→ **SUPPLIED ENTRIES**:
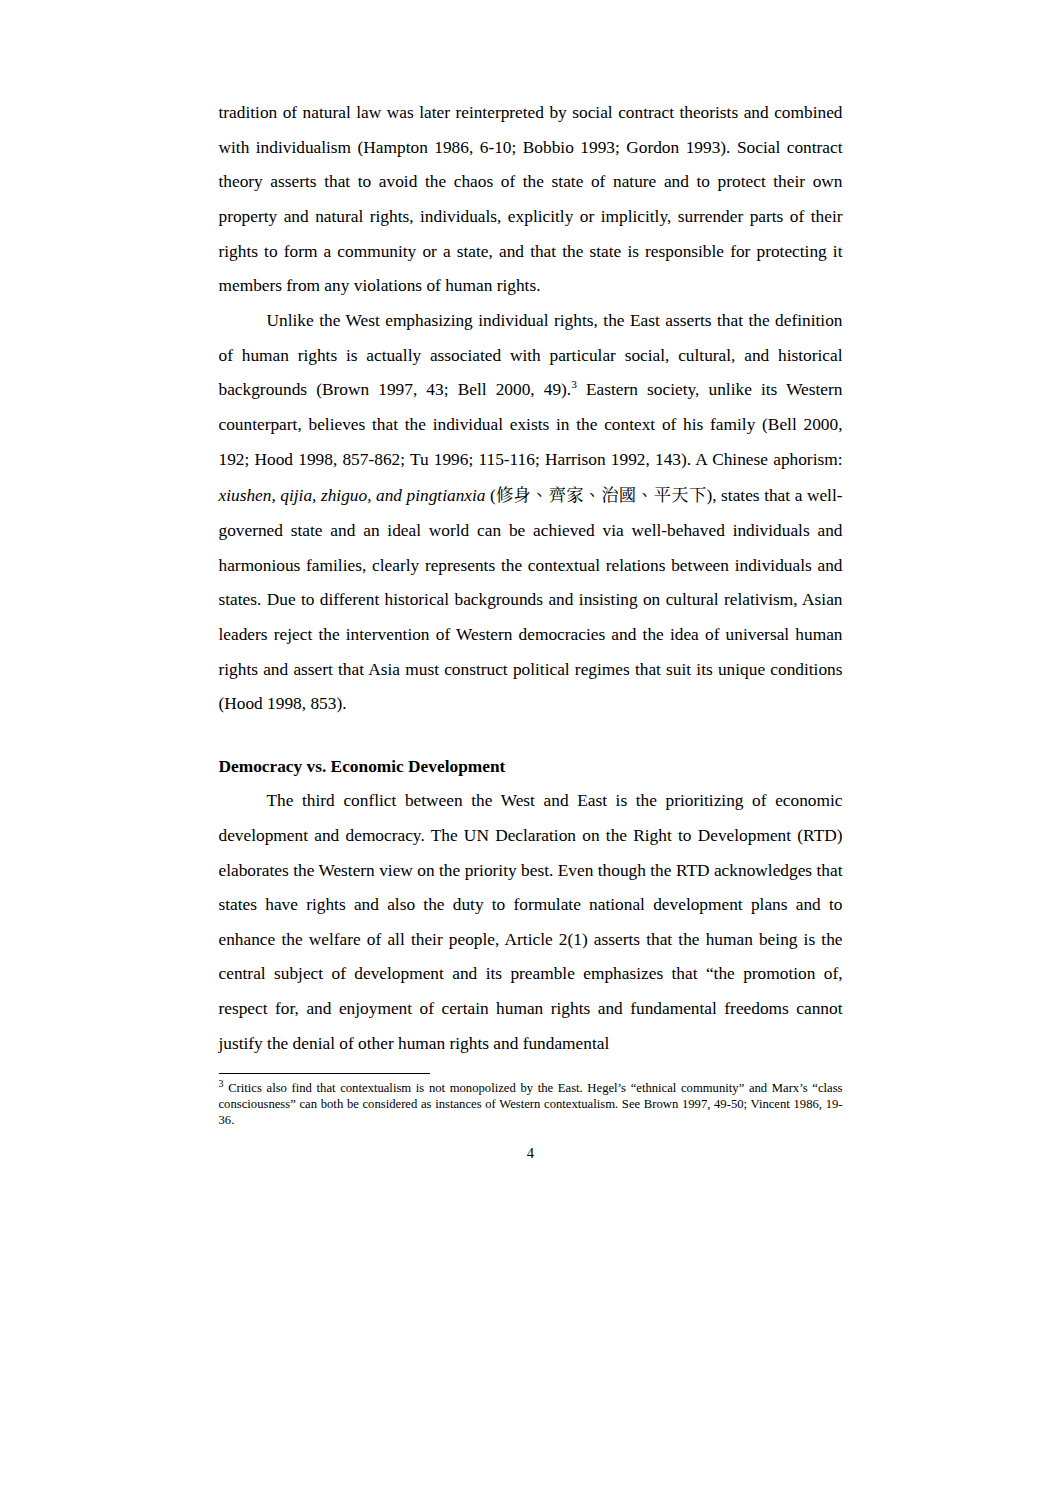tradition of natural law was later reinterpreted by social contract theorists and combined with individualism (Hampton 1986, 6-10; Bobbio 1993; Gordon 1993). Social contract theory asserts that to avoid the chaos of the state of nature and to protect their own property and natural rights, individuals, explicitly or implicitly, surrender parts of their rights to form a community or a state, and that the state is responsible for protecting it members from any violations of human rights.
Unlike the West emphasizing individual rights, the East asserts that the definition of human rights is actually associated with particular social, cultural, and historical backgrounds (Brown 1997, 43; Bell 2000, 49).3 Eastern society, unlike its Western counterpart, believes that the individual exists in the context of his family (Bell 2000, 192; Hood 1998, 857-862; Tu 1996; 115-116; Harrison 1992, 143). A Chinese aphorism: xiushen, qijia, zhiguo, and pingtianxia (修身、齊家、治國、平天下), states that a well-governed state and an ideal world can be achieved via well-behaved individuals and harmonious families, clearly represents the contextual relations between individuals and states. Due to different historical backgrounds and insisting on cultural relativism, Asian leaders reject the intervention of Western democracies and the idea of universal human rights and assert that Asia must construct political regimes that suit its unique conditions (Hood 1998, 853).
Democracy vs. Economic Development
The third conflict between the West and East is the prioritizing of economic development and democracy. The UN Declaration on the Right to Development (RTD) elaborates the Western view on the priority best. Even though the RTD acknowledges that states have rights and also the duty to formulate national development plans and to enhance the welfare of all their people, Article 2(1) asserts that the human being is the central subject of development and its preamble emphasizes that “the promotion of, respect for, and enjoyment of certain human rights and fundamental freedoms cannot justify the denial of other human rights and fundamental
3 Critics also find that contextualism is not monopolized by the East. Hegel’s “ethnical community” and Marx’s “class consciousness” can both be considered as instances of Western contextualism. See Brown 1997, 49-50; Vincent 1986, 19-36.
4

→ **REQUIREMENT**: Only lines of the data holding the word "Development" go in the answer. Please copy each of them.

→ **ANSWER FOR THIS EXERCISE**:
Democracy vs. Economic Development
The third conflict between the West and East is the prioritizing of economic development and democracy. The UN Declaration on the Right to Development (RTD) elaborates the Western view on the priority best. Even though the RTD acknowledges that states have rights and also the duty to formulate national development plans and to enhance the welfare of all their people, Article 2(1) asserts that the human being is the central subject of development and its preamble emphasizes that “the promotion of, respect for, and enjoyment of certain human rights and fundamental freedoms cannot justify the denial of other human rights and fundamental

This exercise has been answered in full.